INSTRUCTIONS TO FOLLOW
From the data, return each line holding the word "none".
##### DATASET EXTRACT
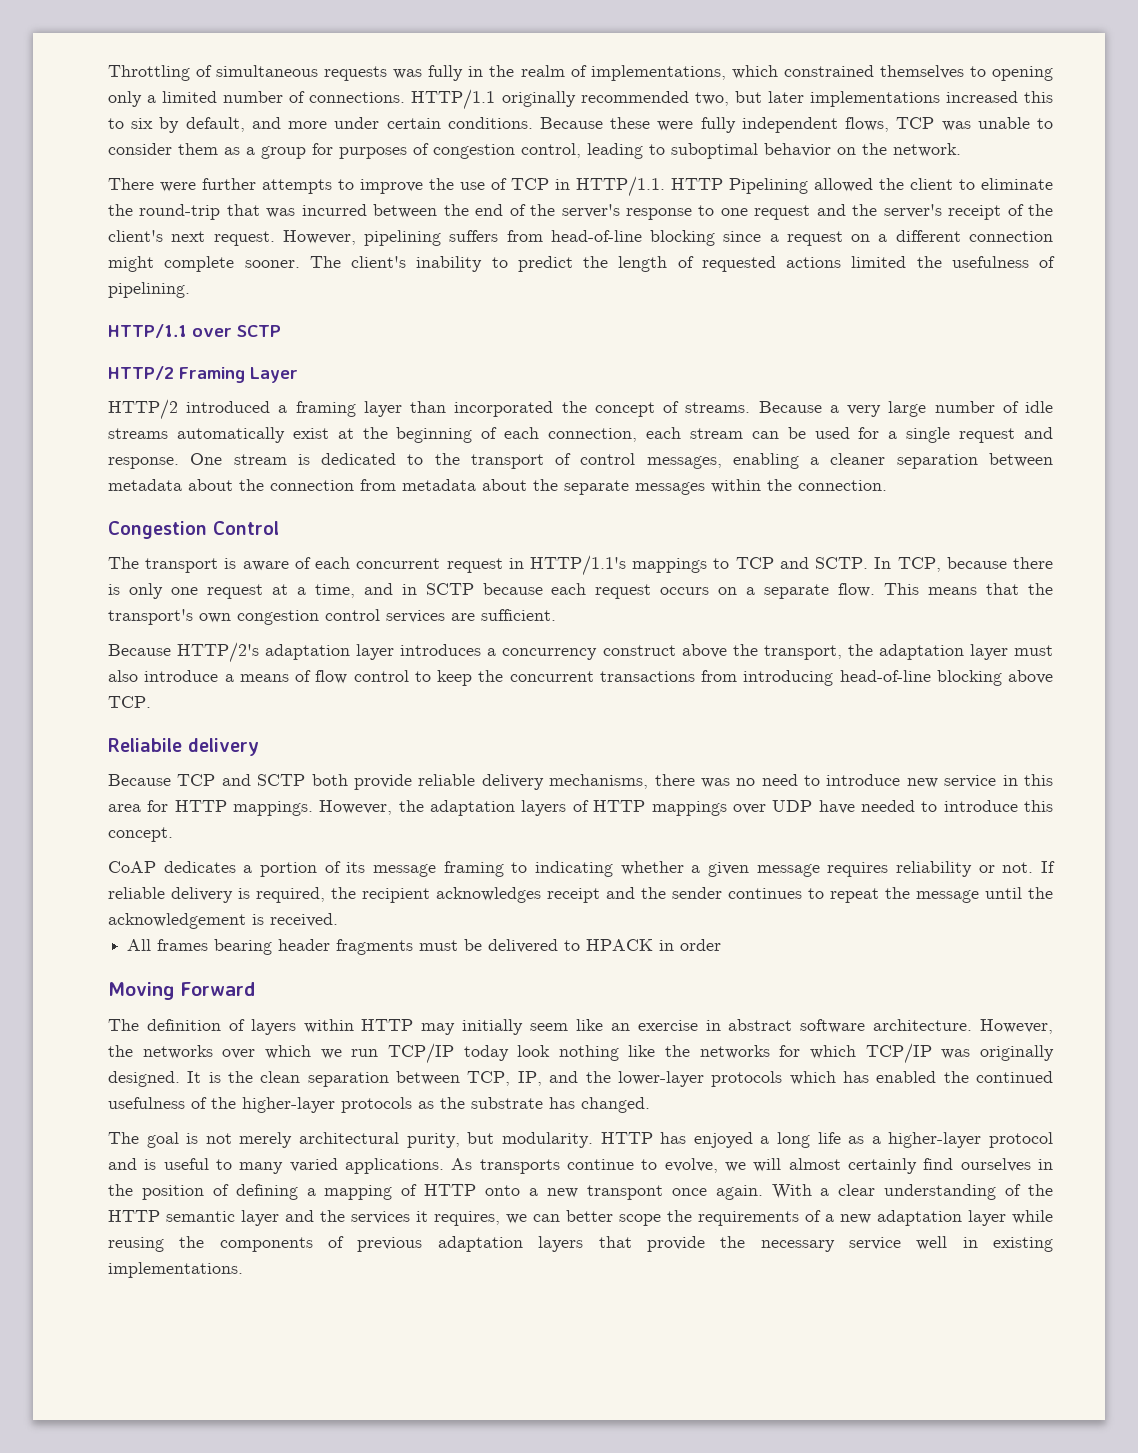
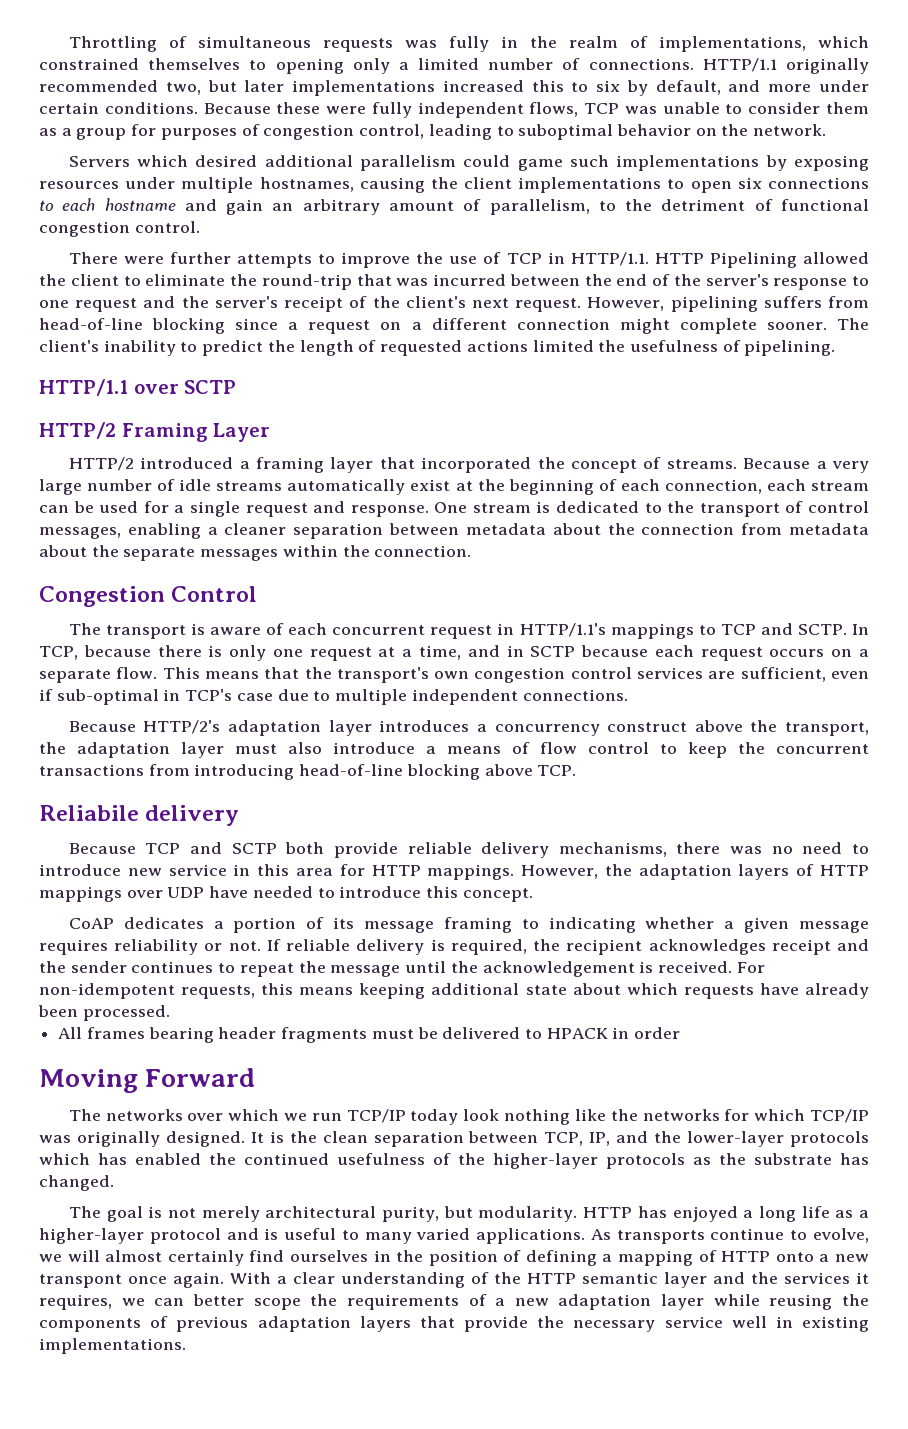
(961, 150) none -> [68,155,870,171] [39,177,869,193] [39,198,870,215] [39,221,200,237] // Servers which desired additional parallelism could game such implementations by exposing resources under multiple hostnames, causing the client implementations to open six connections to each hostname and gain an arbitrary amount of parallelism, to the detriment of functional congestion control.
[410,401,447,413] than -> [379,457,415,469] that
[481,609,556,621] sufficient. -> [740,667,869,682] [39,689,628,705] sufficient, even if sub-optimal in TCP's case due to multiple independent connections.
(338, 920) none -> [736,962,765,973] [39,983,870,999] [38,1005,170,1021] For non-idempotent requests, this means keeping additional state about which requests have already been processed.
[146,1019,1053,1035] [108,1045,133,1057] definition of layers within HTTP may initially seem like an exercise in abstract software architecture. However, the -> (101, 1115) none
##########
ANSWER BELOW
(961, 150) none -> [68,155,870,171] [39,177,869,193] [39,198,870,215] [39,221,200,237] // Servers which desired additional parallelism could game such implementations by exposing resources under multiple hostnames, causing the client implementations to open six connections to each hostname and gain an arbitrary amount of parallelism, to the detriment of functional congestion control.
(338, 920) none -> [736,962,765,973] [39,983,870,999] [38,1005,170,1021] For non-idempotent requests, this means keeping additional state about which requests have already been processed.
[146,1019,1053,1035] [108,1045,133,1057] definition of layers within HTTP may initially seem like an exercise in abstract software architecture. However, the -> (101, 1115) none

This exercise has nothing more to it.